→ WHAT TO DO:
1. In the ZipZap pull request thread, what does ZipInputStream rely on for the uncompressed size when a payload is in STORED format?
2. Translate this sentence from the ZipZap pull request thread into Spanish: "ZipInputStream is a widely used mechanism from JDK that supports reading Zip files."
3. Reproduce the ZipZap pull request thread word for word from "This PR tried" to "ZipZap case, skipped.".

Open liuliu opened 7 years ago
Excellent idea, proposal and implementation!
This change is actually generally useful as a slight optimization for smaller zip files and follows neatly on from @ed84124.
Only a couple of issues to fix. Please rebase all your changes to a single commit:
Minor nit: line 108 comment should mention data and no compression.
Issue: lines 278 - 304: logic here is sound but embeds another dependency on dataBlock
and compressionLevel == 0
in the data writing code, which is hard to figure out when we next update this to support e.g. always outputting size + crc in local header. Prefer to separate out the header update logic in a separate phase before the data writing i.e. a separate if (!_compressionLevel && _dataBlock) {...}
code. Once this code updates the header with the size + crc, then it should set a flag to inhibit the data descriptor write at line 337, instead of having to recheck _dataBlock
, generalPurposeBitFlag
etc.
This PR tried to fix the problem with ZipZap generated STORED format with ZipInputStream.
ZipInputStream is a widely used mechanism from JDK that supports reading Zip files. Since it deals with a stream of data, there are limitations in its implementation. For example, ZipInputStream cannot leverage the data from central file header to offset its payload. This is OK for deflated stream because deflated stream is self-descriptive, thus, by inflating the stream, it will naturally reach the end of the stream, and then pick up the data descriptor from the end of the payload for crc32 etc. However, if the payload is in STORED format, ZipInputStream relies on the local file header to provide information such as the uncompressed size, which in ZipZap case, skipped.
This works fine for other Zip file reader implementation or Java's own ZipFile since most of them are using central file header as the source of truth.
This PR fixed the problem by having the correct uncompressed / compressed size / crc32 code at the local file header if STORED format is used, and in that case, don't use data descriptor.
However, since we can only get the payload length at zero cause for data block payload, it is left to be desired about how to implement this for NSOutputStream / CGDataConsumerRef.
Please advice. Also, cc @rsanchezsaez

→ EXTRACTED ENTRIES:

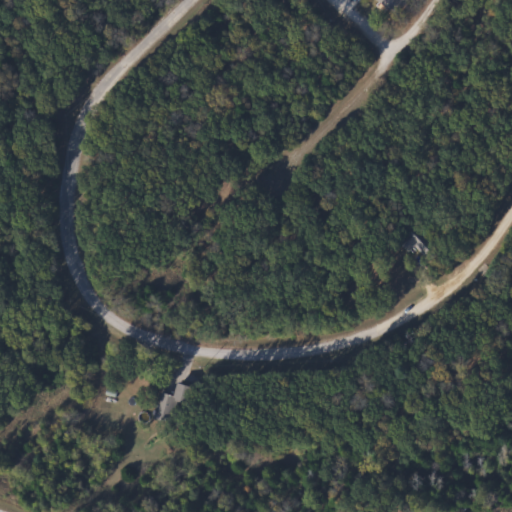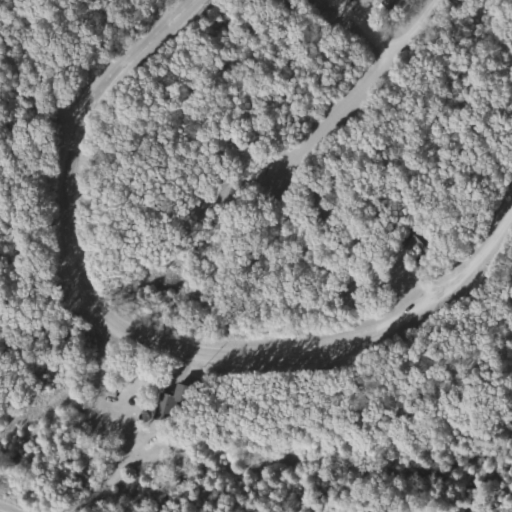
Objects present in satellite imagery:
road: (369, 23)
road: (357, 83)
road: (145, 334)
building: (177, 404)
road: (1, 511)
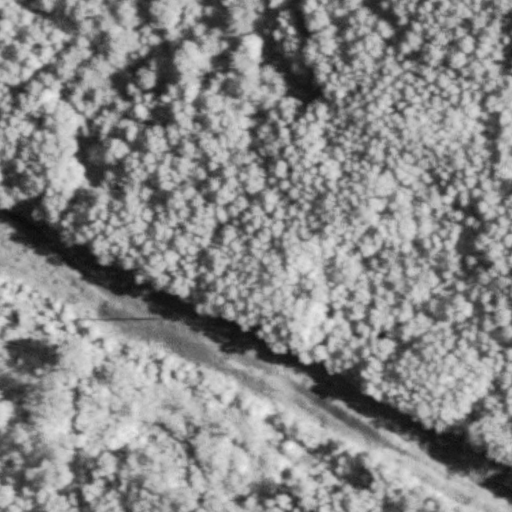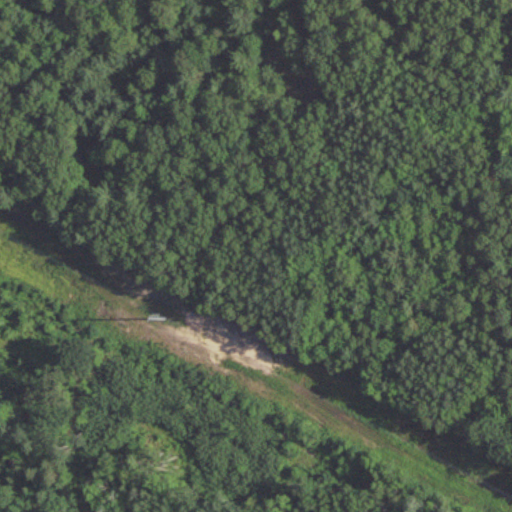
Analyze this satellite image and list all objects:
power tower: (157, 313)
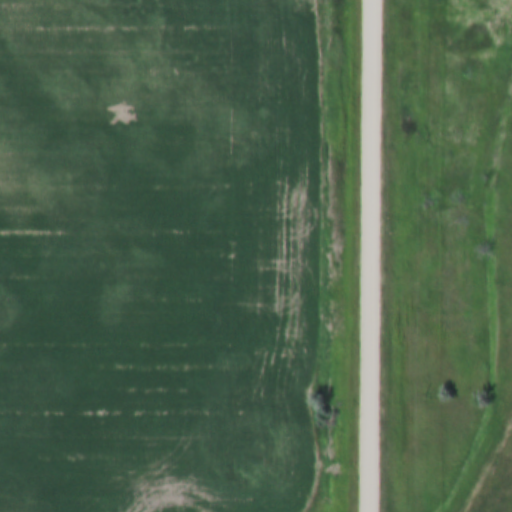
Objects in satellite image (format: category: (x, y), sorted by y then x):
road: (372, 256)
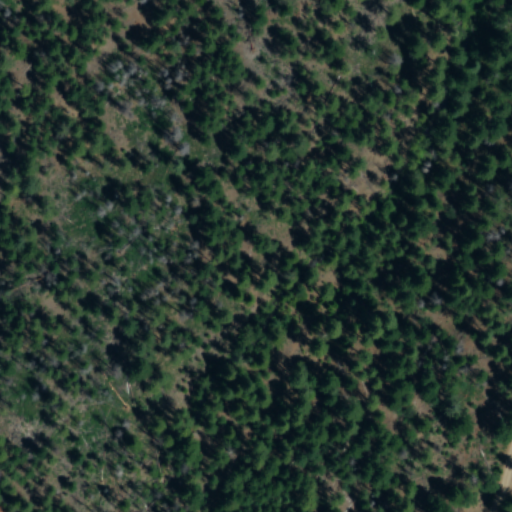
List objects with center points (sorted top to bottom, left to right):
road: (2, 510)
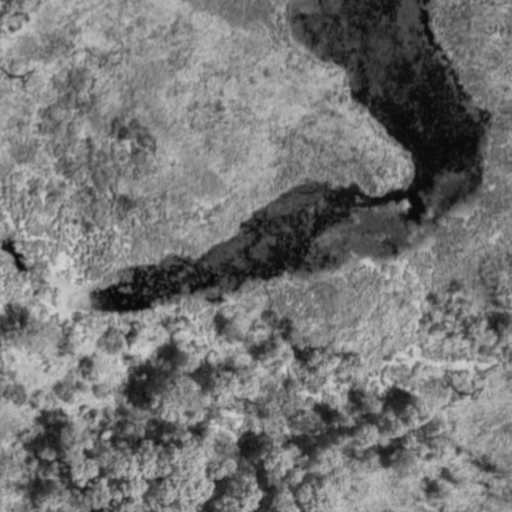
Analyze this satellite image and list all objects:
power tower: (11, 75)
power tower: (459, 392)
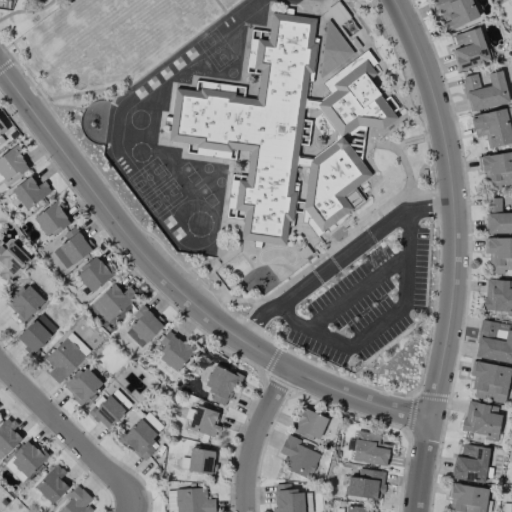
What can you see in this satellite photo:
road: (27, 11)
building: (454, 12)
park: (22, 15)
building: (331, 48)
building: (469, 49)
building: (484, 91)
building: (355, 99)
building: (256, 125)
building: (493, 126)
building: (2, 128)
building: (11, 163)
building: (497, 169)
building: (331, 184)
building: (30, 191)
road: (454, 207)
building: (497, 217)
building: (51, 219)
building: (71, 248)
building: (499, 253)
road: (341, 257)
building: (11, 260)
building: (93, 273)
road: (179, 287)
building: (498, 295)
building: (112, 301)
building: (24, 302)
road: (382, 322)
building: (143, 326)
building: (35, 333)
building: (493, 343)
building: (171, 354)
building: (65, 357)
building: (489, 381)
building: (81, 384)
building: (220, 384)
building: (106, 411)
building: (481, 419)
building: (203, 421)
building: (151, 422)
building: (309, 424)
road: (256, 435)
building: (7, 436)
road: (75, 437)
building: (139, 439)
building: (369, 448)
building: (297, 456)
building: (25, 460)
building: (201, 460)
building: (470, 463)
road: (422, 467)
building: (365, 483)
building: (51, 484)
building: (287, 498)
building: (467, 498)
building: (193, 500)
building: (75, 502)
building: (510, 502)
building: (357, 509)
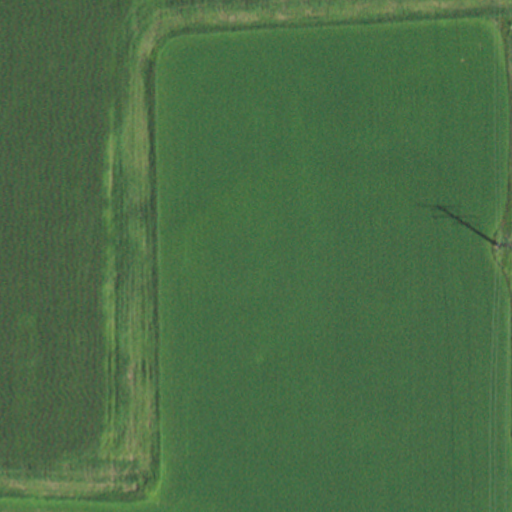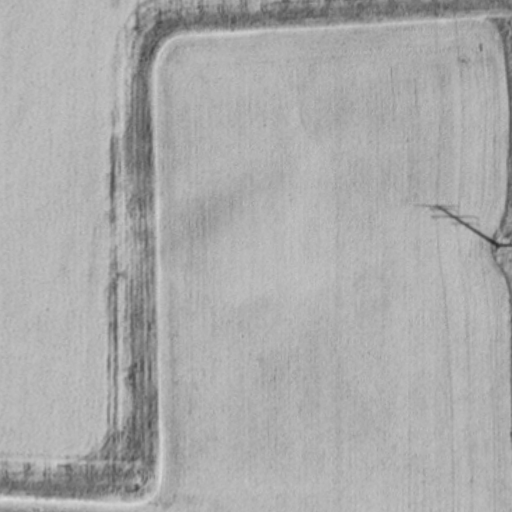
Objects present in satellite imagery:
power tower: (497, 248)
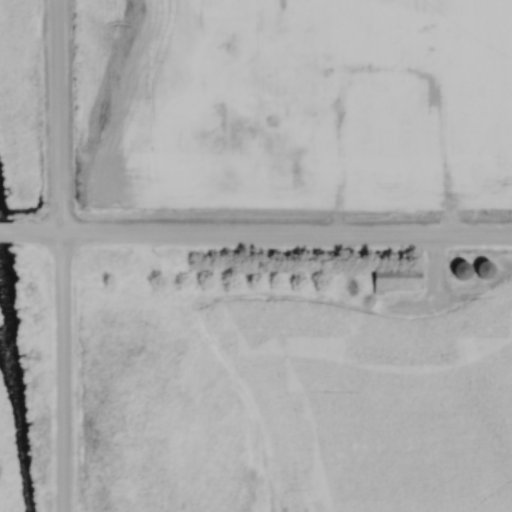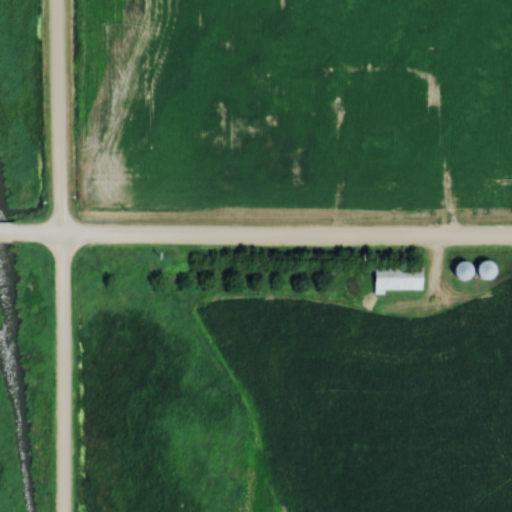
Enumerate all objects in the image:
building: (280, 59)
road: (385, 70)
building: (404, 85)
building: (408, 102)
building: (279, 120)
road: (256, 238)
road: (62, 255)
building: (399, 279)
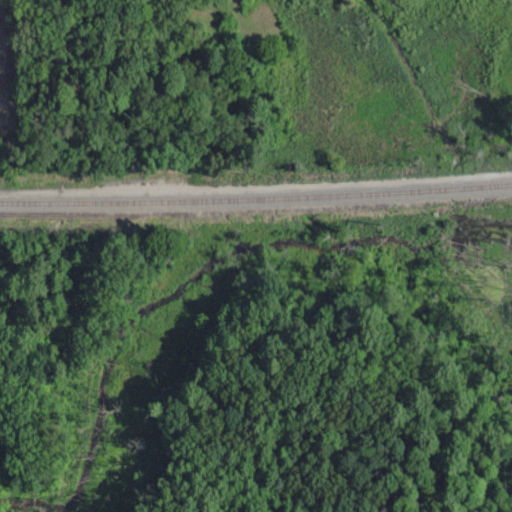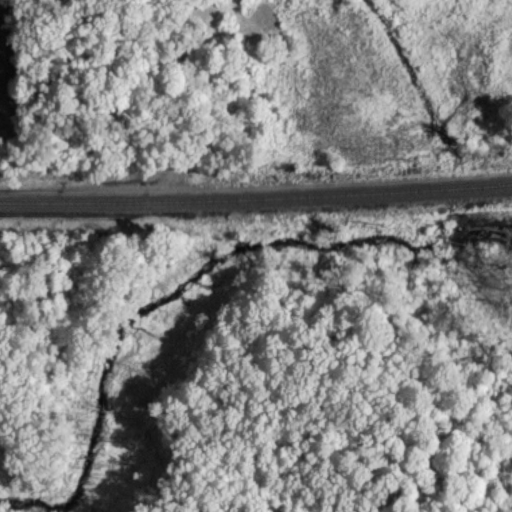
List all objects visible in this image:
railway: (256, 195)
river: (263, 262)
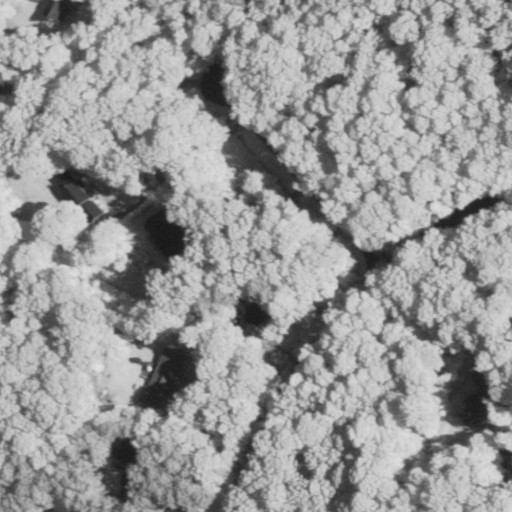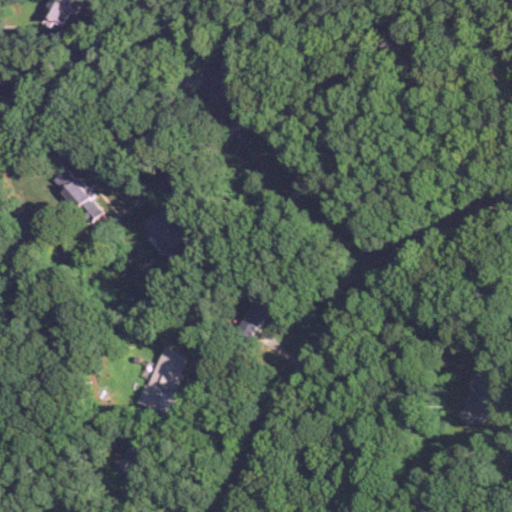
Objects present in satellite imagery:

→ ANSWERS BY TASK:
1. It relies on the local file header.

2. ZipInputStream es un mecanismo ampliamente utilizado del JDK que permite leer archivos Zip.

3.
This PR tried to fix the problem with ZipZap generated STORED format with ZipInputStream.
ZipInputStream is a widely used mechanism from JDK that supports reading Zip files. Since it deals with a stream of data, there are limitations in its implementation. For example, ZipInputStream cannot leverage the data from central file header to offset its payload. This is OK for deflated stream because deflated stream is self-descriptive, thus, by inflating the stream, it will naturally reach the end of the stream, and then pick up the data descriptor from the end of the payload for crc32 etc. However, if the payload is in STORED format, ZipInputStream relies on the local file header to provide information such as the uncompressed size, which in ZipZap case, skipped.